Look through the lines below, find those with the word "Adhes", and copy them.
[[ Information provided open ]]
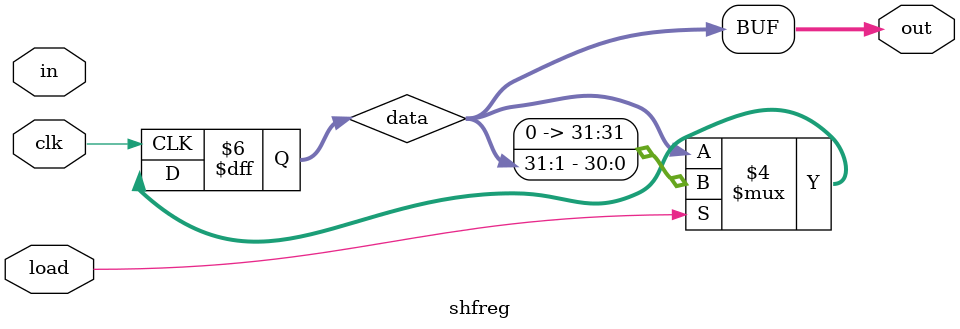
<source format=sv>
module shfreg #(parameter width = 32)
(
    input clk,
    input load,
    input in,
    output logic [width-1:0] out
);

logic [width-1:0] data;

/* Altera device registers are 0 at power on. Specify this
 * so that Modelsim works as expected.
 */


always_ff @(posedge clk)
begin
    if (load)
    begin
        data = {in, data >> 1};
    end
end

assign out = data;

endmodule : shfreg


</source>
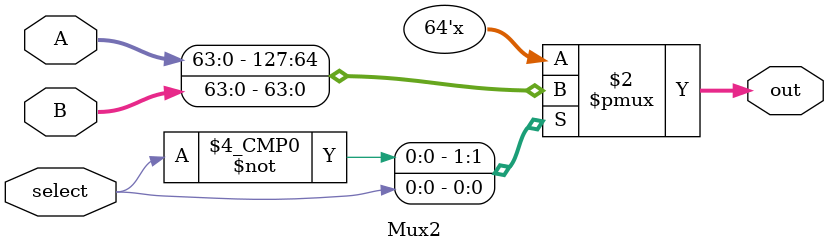
<source format=sv>
`ifndef VERILATOR
`define VERILATOR
`endif

`ifdef VERILATOR
`include "include/common.sv"
`include "include/config.sv"
`else

`endif 

module Mux2(
    input [63:0] A,B,
    input select,
    output logic [63:0] out
    );

    always_comb
    begin
        case(select)
            1'b0: out=A;
            1'b1: out=B;
        endcase
    end
    
    
endmodule

</source>
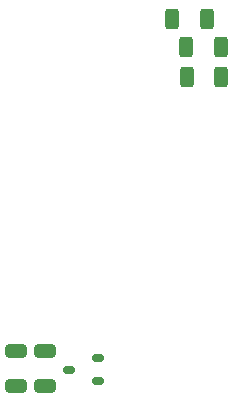
<source format=gbr>
%TF.GenerationSoftware,KiCad,Pcbnew,8.0.6*%
%TF.CreationDate,2025-02-12T14:20:06-05:00*%
%TF.ProjectId,module led hall,6d6f6475-6c65-4206-9c65-642068616c6c,rev?*%
%TF.SameCoordinates,Original*%
%TF.FileFunction,Paste,Bot*%
%TF.FilePolarity,Positive*%
%FSLAX46Y46*%
G04 Gerber Fmt 4.6, Leading zero omitted, Abs format (unit mm)*
G04 Created by KiCad (PCBNEW 8.0.6) date 2025-02-12 14:20:06*
%MOMM*%
%LPD*%
G01*
G04 APERTURE LIST*
G04 Aperture macros list*
%AMRoundRect*
0 Rectangle with rounded corners*
0 $1 Rounding radius*
0 $2 $3 $4 $5 $6 $7 $8 $9 X,Y pos of 4 corners*
0 Add a 4 corners polygon primitive as box body*
4,1,4,$2,$3,$4,$5,$6,$7,$8,$9,$2,$3,0*
0 Add four circle primitives for the rounded corners*
1,1,$1+$1,$2,$3*
1,1,$1+$1,$4,$5*
1,1,$1+$1,$6,$7*
1,1,$1+$1,$8,$9*
0 Add four rect primitives between the rounded corners*
20,1,$1+$1,$2,$3,$4,$5,0*
20,1,$1+$1,$4,$5,$6,$7,0*
20,1,$1+$1,$6,$7,$8,$9,0*
20,1,$1+$1,$8,$9,$2,$3,0*%
G04 Aperture macros list end*
%ADD10RoundRect,0.250000X0.312500X0.625000X-0.312500X0.625000X-0.312500X-0.625000X0.312500X-0.625000X0*%
%ADD11RoundRect,0.250000X-0.650000X0.325000X-0.650000X-0.325000X0.650000X-0.325000X0.650000X0.325000X0*%
%ADD12RoundRect,0.175000X0.325000X0.175000X-0.325000X0.175000X-0.325000X-0.175000X0.325000X-0.175000X0*%
G04 APERTURE END LIST*
D10*
%TO.C,R3*%
X111532500Y-87110000D03*
X108607500Y-87110000D03*
%TD*%
D11*
%TO.C,C1*%
X96660000Y-112850000D03*
X96660000Y-115800000D03*
%TD*%
D10*
%TO.C,R2*%
X111572500Y-89630000D03*
X108647500Y-89630000D03*
%TD*%
%TO.C,R4*%
X110342500Y-84790000D03*
X107417500Y-84790000D03*
%TD*%
D12*
%TO.C,U2*%
X101090000Y-113502500D03*
X101090000Y-115402500D03*
X98690000Y-114452500D03*
%TD*%
D11*
%TO.C,C2*%
X94200000Y-112850000D03*
X94200000Y-115800000D03*
%TD*%
M02*

</source>
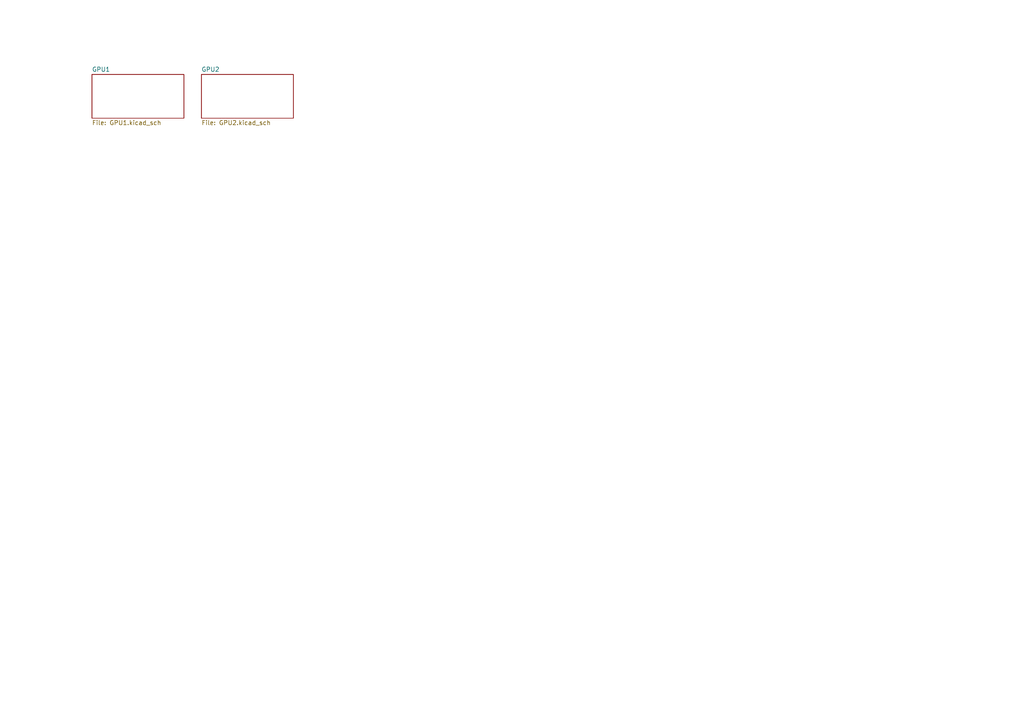
<source format=kicad_sch>
(kicad_sch
	(version 20250114)
	(generator "eeschema")
	(generator_version "9.0")
	(uuid "fa6895c7-f9c9-404e-ae72-fedf1853f139")
	(paper "A4")
	(lib_symbols)
	(sheet
		(at 26.67 21.59)
		(size 26.67 12.7)
		(exclude_from_sim no)
		(in_bom yes)
		(on_board yes)
		(dnp no)
		(fields_autoplaced yes)
		(stroke
			(width 0.1524)
			(type solid)
		)
		(fill
			(color 0 0 0 0.0000)
		)
		(uuid "31ea9b0f-fae3-4689-99eb-d7c56cc06233")
		(property "Sheetname" "GPU1"
			(at 26.67 20.8784 0)
			(effects
				(font
					(size 1.27 1.27)
				)
				(justify left bottom)
			)
		)
		(property "Sheetfile" "GPU1.kicad_sch"
			(at 26.67 34.8746 0)
			(effects
				(font
					(size 1.27 1.27)
				)
				(justify left top)
			)
		)
		(instances
			(project "eGPU-dock"
				(path "/8f0f92a2-cb20-4d7d-abbf-7fcc4a39a6af/18b00291-09c0-4176-82b1-d9b336b3566b"
					(page "3")
				)
			)
		)
	)
	(sheet
		(at 58.42 21.59)
		(size 26.67 12.7)
		(exclude_from_sim no)
		(in_bom yes)
		(on_board yes)
		(dnp no)
		(fields_autoplaced yes)
		(stroke
			(width 0.1524)
			(type solid)
		)
		(fill
			(color 0 0 0 0.0000)
		)
		(uuid "74a21231-940b-48e1-abb5-a5ef234459ff")
		(property "Sheetname" "GPU2"
			(at 58.42 20.8784 0)
			(effects
				(font
					(size 1.27 1.27)
				)
				(justify left bottom)
			)
		)
		(property "Sheetfile" "GPU2.kicad_sch"
			(at 58.42 34.8746 0)
			(effects
				(font
					(size 1.27 1.27)
				)
				(justify left top)
			)
		)
		(instances
			(project "eGPU-dock"
				(path "/8f0f92a2-cb20-4d7d-abbf-7fcc4a39a6af/18b00291-09c0-4176-82b1-d9b336b3566b"
					(page "4")
				)
			)
		)
	)
)

</source>
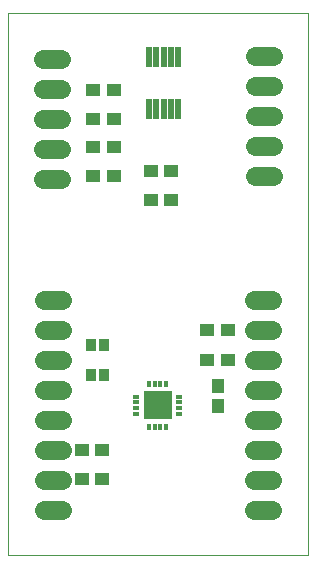
<source format=gts>
G75*
%MOIN*%
%OFA0B0*%
%FSLAX25Y25*%
%IPPOS*%
%LPD*%
%AMOC8*
5,1,8,0,0,1.08239X$1,22.5*
%
%ADD10C,0.00000*%
%ADD11R,0.09455X0.09455*%
%ADD12R,0.02172X0.01384*%
%ADD13R,0.01384X0.02172*%
%ADD14C,0.06400*%
%ADD15R,0.04731X0.04337*%
%ADD16R,0.03746X0.03943*%
%ADD17R,0.04337X0.04731*%
%ADD18R,0.01975X0.06502*%
D10*
X0002000Y0001000D02*
X0002000Y0181800D01*
X0102000Y0181800D01*
X0102000Y0001000D01*
X0002000Y0001000D01*
D11*
X0052000Y0051000D03*
D12*
X0044913Y0050016D03*
X0044913Y0051984D03*
X0044913Y0053953D03*
X0044913Y0048047D03*
X0059087Y0048047D03*
X0059087Y0050016D03*
X0059087Y0051984D03*
X0059087Y0053953D03*
D13*
X0054953Y0058087D03*
X0052984Y0058087D03*
X0051016Y0058087D03*
X0049047Y0058087D03*
X0049047Y0043913D03*
X0051016Y0043913D03*
X0052984Y0043913D03*
X0054953Y0043913D03*
D14*
X0084000Y0046000D02*
X0090000Y0046000D01*
X0090000Y0056000D02*
X0084000Y0056000D01*
X0084000Y0066000D02*
X0090000Y0066000D01*
X0090000Y0076000D02*
X0084000Y0076000D01*
X0084000Y0086000D02*
X0090000Y0086000D01*
X0090600Y0127400D02*
X0084600Y0127400D01*
X0084600Y0137400D02*
X0090600Y0137400D01*
X0090600Y0147400D02*
X0084600Y0147400D01*
X0084600Y0157400D02*
X0090600Y0157400D01*
X0090600Y0167400D02*
X0084600Y0167400D01*
X0020000Y0086000D02*
X0014000Y0086000D01*
X0014000Y0076000D02*
X0020000Y0076000D01*
X0020000Y0066000D02*
X0014000Y0066000D01*
X0014000Y0056000D02*
X0020000Y0056000D01*
X0020000Y0046000D02*
X0014000Y0046000D01*
X0014000Y0036000D02*
X0020000Y0036000D01*
X0020000Y0026000D02*
X0014000Y0026000D01*
X0014000Y0016000D02*
X0020000Y0016000D01*
X0084000Y0016000D02*
X0090000Y0016000D01*
X0090000Y0026000D02*
X0084000Y0026000D01*
X0084000Y0036000D02*
X0090000Y0036000D01*
X0019800Y0126600D02*
X0013800Y0126600D01*
X0013800Y0136600D02*
X0019800Y0136600D01*
X0019800Y0146600D02*
X0013800Y0146600D01*
X0013800Y0156600D02*
X0019800Y0156600D01*
X0019800Y0166600D02*
X0013800Y0166600D01*
D15*
X0030654Y0156200D03*
X0030654Y0146600D03*
X0037346Y0146600D03*
X0037346Y0156200D03*
X0037346Y0137000D03*
X0037346Y0127400D03*
X0030654Y0127400D03*
X0030654Y0137000D03*
X0049854Y0129000D03*
X0049854Y0119400D03*
X0056546Y0119400D03*
X0056546Y0129000D03*
X0068654Y0076000D03*
X0068654Y0066000D03*
X0075346Y0066000D03*
X0075346Y0076000D03*
X0033471Y0036000D03*
X0033471Y0026625D03*
X0026779Y0026625D03*
X0026779Y0036000D03*
D16*
X0029717Y0061000D03*
X0034283Y0061000D03*
X0034283Y0071000D03*
X0029717Y0071000D03*
D17*
X0072000Y0057471D03*
X0072000Y0050779D03*
D18*
X0058724Y0149939D03*
X0056362Y0149939D03*
X0054000Y0149939D03*
X0051638Y0149939D03*
X0049276Y0149939D03*
X0049276Y0167261D03*
X0051638Y0167261D03*
X0054000Y0167261D03*
X0056362Y0167261D03*
X0058724Y0167261D03*
M02*

</source>
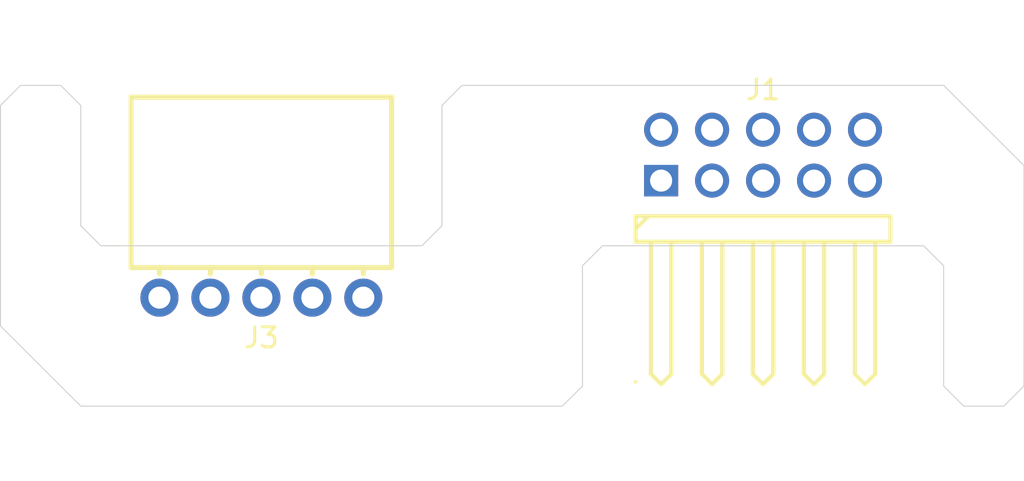
<source format=kicad_pcb>
(kicad_pcb
	(version 20240108)
	(generator "pcbnew")
	(generator_version "8.0")
	(general
		(thickness 1.6)
		(legacy_teardrops no)
	)
	(paper "A4")
	(layers
		(0 "F.Cu" signal)
		(31 "B.Cu" signal)
		(32 "B.Adhes" user "B.Adhesive")
		(33 "F.Adhes" user "F.Adhesive")
		(34 "B.Paste" user)
		(35 "F.Paste" user)
		(36 "B.SilkS" user "B.Silkscreen")
		(37 "F.SilkS" user "F.Silkscreen")
		(38 "B.Mask" user)
		(39 "F.Mask" user)
		(40 "Dwgs.User" user "User.Drawings")
		(41 "Cmts.User" user "User.Comments")
		(42 "Eco1.User" user "User.Eco1")
		(43 "Eco2.User" user "User.Eco2")
		(44 "Edge.Cuts" user)
		(45 "Margin" user)
		(46 "B.CrtYd" user "B.Courtyard")
		(47 "F.CrtYd" user "F.Courtyard")
		(48 "B.Fab" user)
		(49 "F.Fab" user)
		(50 "User.1" user)
		(51 "User.2" user)
		(52 "User.3" user)
		(53 "User.4" user)
		(54 "User.5" user)
		(55 "User.6" user)
		(56 "User.7" user)
		(57 "User.8" user)
		(58 "User.9" user)
	)
	(setup
		(pad_to_mask_clearance 0)
		(allow_soldermask_bridges_in_footprints no)
		(aux_axis_origin 121 109)
		(grid_origin 121 109)
		(pcbplotparams
			(layerselection 0x00010fc_ffffffff)
			(plot_on_all_layers_selection 0x0000000_00000000)
			(disableapertmacros no)
			(usegerberextensions no)
			(usegerberattributes yes)
			(usegerberadvancedattributes yes)
			(creategerberjobfile yes)
			(dashed_line_dash_ratio 12.000000)
			(dashed_line_gap_ratio 3.000000)
			(svgprecision 4)
			(plotframeref no)
			(viasonmask no)
			(mode 1)
			(useauxorigin no)
			(hpglpennumber 1)
			(hpglpenspeed 20)
			(hpglpendiameter 15.000000)
			(pdf_front_fp_property_popups yes)
			(pdf_back_fp_property_popups yes)
			(dxfpolygonmode yes)
			(dxfimperialunits yes)
			(dxfusepcbnewfont yes)
			(psnegative no)
			(psa4output no)
			(plotreference yes)
			(plotvalue yes)
			(plotfptext yes)
			(plotinvisibletext no)
			(sketchpadsonfab no)
			(subtractmaskfromsilk no)
			(outputformat 1)
			(mirror no)
			(drillshape 1)
			(scaleselection 1)
			(outputdirectory "")
		)
	)
	(net 0 "")
	(net 1 "unconnected-(J1-Pad7)")
	(net 2 "unconnected-(J1-Pad4)")
	(net 3 "unconnected-(J1-Pad3)")
	(net 4 "unconnected-(J1-Pad1)")
	(net 5 "unconnected-(J1-Pad6)")
	(net 6 "unconnected-(J1-Pad5)")
	(net 7 "unconnected-(J1-Pad9)")
	(net 8 "unconnected-(J1-Pad10)")
	(net 9 "unconnected-(J1-Pad8)")
	(net 10 "unconnected-(J1-Pad2)")
	(net 11 "unconnected-(J3-Pad5)")
	(net 12 "unconnected-(J3-Pad2)")
	(net 13 "unconnected-(J3-Pad1)")
	(net 14 "unconnected-(J3-Pad3)")
	(net 15 "unconnected-(J3-Pad4)")
	(footprint "NB3_eye:PinHeader_Male_TH_Side_2x5_C60563" (layer "F.Cu") (at 134 96.479997))
	(footprint "NB3_eye:SocketHeader_Female_TH_Side_1x5_C2897387" (layer "F.Cu") (at 108.999974 103.588512 180))
	(gr_line
		(start 96 94)
		(end 97 93)
		(stroke
			(width 0.05)
			(type default)
		)
		(layer "Edge.Cuts")
		(uuid "113d2c70-f353-4699-bde7-5e7bd1224663")
	)
	(gr_line
		(start 118 100)
		(end 118 94)
		(stroke
			(width 0.05)
			(type default)
		)
		(layer "Edge.Cuts")
		(uuid "1f8f9753-1420-4eff-8297-f8059f377e21")
	)
	(gr_line
		(start 101 101)
		(end 117 101)
		(stroke
			(width 0.05)
			(type default)
		)
		(layer "Edge.Cuts")
		(uuid "25fa6464-0161-49a7-b60b-038456f50c56")
	)
	(gr_line
		(start 125 102)
		(end 126 101)
		(stroke
			(width 0.05)
			(type default)
		)
		(layer "Edge.Cuts")
		(uuid "29b0371f-9369-4d1b-b4f9-32759db4c2ab")
	)
	(gr_line
		(start 96 105)
		(end 96 94)
		(stroke
			(width 0.05)
			(type default)
		)
		(layer "Edge.Cuts")
		(uuid "2e47e77b-65c9-4f30-b3a6-fad8043cdea1")
	)
	(gr_line
		(start 125 102)
		(end 125 108)
		(stroke
			(width 0.05)
			(type default)
		)
		(layer "Edge.Cuts")
		(uuid "47a82f0b-0ed3-486c-b0fe-73bcee0b2951")
	)
	(gr_line
		(start 100 100)
		(end 101 101)
		(stroke
			(width 0.05)
			(type default)
		)
		(layer "Edge.Cuts")
		(uuid "52d58d32-eed8-4409-87a1-f7e27ee4804d")
	)
	(gr_line
		(start 118 94)
		(end 119 93)
		(stroke
			(width 0.05)
			(type default)
		)
		(layer "Edge.Cuts")
		(uuid "5f8516cc-d0f5-4e5d-a67a-bed8ba0d82c0")
	)
	(gr_line
		(start 100 109)
		(end 96 105)
		(stroke
			(width 0.05)
			(type default)
		)
		(layer "Edge.Cuts")
		(uuid "7ec2dc00-5077-4ff0-a683-a98513e2ea34")
	)
	(gr_line
		(start 147 108)
		(end 147 97)
		(stroke
			(width 0.05)
			(type default)
		)
		(layer "Edge.Cuts")
		(uuid "8153d807-5098-457c-bc86-6be1e3014679")
	)
	(gr_line
		(start 143 108)
		(end 144 109)
		(stroke
			(width 0.05)
			(type default)
		)
		(layer "Edge.Cuts")
		(uuid "889bf82d-15f9-409c-b6d4-548570282303")
	)
	(gr_line
		(start 124 109)
		(end 125 108)
		(stroke
			(width 0.05)
			(type default)
		)
		(layer "Edge.Cuts")
		(uuid "88f1b4c7-9cdf-41f5-82b8-86b754772e4d")
	)
	(gr_line
		(start 100 94)
		(end 100 100)
		(stroke
			(width 0.05)
			(type default)
		)
		(layer "Edge.Cuts")
		(uuid "b48ed7ef-60f8-42d4-8cd9-e52a0a457a59")
	)
	(gr_line
		(start 143 93)
		(end 147 97)
		(stroke
			(width 0.05)
			(type default)
		)
		(layer "Edge.Cuts")
		(uuid "bec39e0f-3276-44c9-b7a5-b2603cfb28e8")
	)
	(gr_line
		(start 97 93)
		(end 99 93)
		(stroke
			(width 0.05)
			(type default)
		)
		(layer "Edge.Cuts")
		(uuid "cd00ef68-870c-45fe-a184-012ba0863834")
	)
	(gr_line
		(start 99 93)
		(end 100 94)
		(stroke
			(width 0.05)
			(type default)
		)
		(layer "Edge.Cuts")
		(uuid "d73c9596-9f86-4961-b020-382077fa6502")
	)
	(gr_line
		(start 144 109)
		(end 146 109)
		(stroke
			(width 0.05)
			(type default)
		)
		(layer "Edge.Cuts")
		(uuid "dd5c2733-15e5-4b18-a06f-61375070eed7")
	)
	(gr_line
		(start 146 109)
		(end 147 108)
		(stroke
			(width 0.05)
			(type default)
		)
		(layer "Edge.Cuts")
		(uuid "e07a58df-1b98-44f2-9982-d6c5f6e002e1")
	)
	(gr_line
		(start 117 101)
		(end 118 100)
		(stroke
			(width 0.05)
			(type default)
		)
		(layer "Edge.Cuts")
		(uuid "e4b9f61d-d8a8-4a54-b66d-ea0bae0eebfd")
	)
	(gr_line
		(start 119 93)
		(end 143 93)
		(stroke
			(width 0.05)
			(type default)
		)
		(layer "Edge.Cuts")
		(uuid "f027ec71-c059-4b3c-a1e9-5c3d9b326237")
	)
	(gr_line
		(start 143 102)
		(end 143 108)
		(stroke
			(width 0.05)
			(type default)
		)
		(layer "Edge.Cuts")
		(uuid "f4cf9322-5741-4e28-9f05-0f03600789a2")
	)
	(gr_line
		(start 143 102)
		(end 142 101)
		(stroke
			(width 0.05)
			(type default)
		)
		(layer "Edge.Cuts")
		(uuid "fa4fa1de-4661-4130-863d-e29fb8b3c7b2")
	)
	(gr_line
		(start 124 109)
		(end 100 109)
		(stroke
			(width 0.05)
			(type default)
		)
		(layer "Edge.Cuts")
		(uuid "fc41eda8-6e71-4577-b56b-330f3e8145b5")
	)
	(gr_line
		(start 142 101)
		(end 126 101)
		(stroke
			(width 0.05)
			(type default)
		)
		(layer "Edge.Cuts")
		(uuid "fc8f1044-8af6-416a-93e1-00a85c84d16f")
	)
)

</source>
[[ Information provided closed ]]
_Solution to the exercise:_
		(32 "B.Adhes" user "B.Adhesive")
		(33 "F.Adhes" user "F.Adhesive")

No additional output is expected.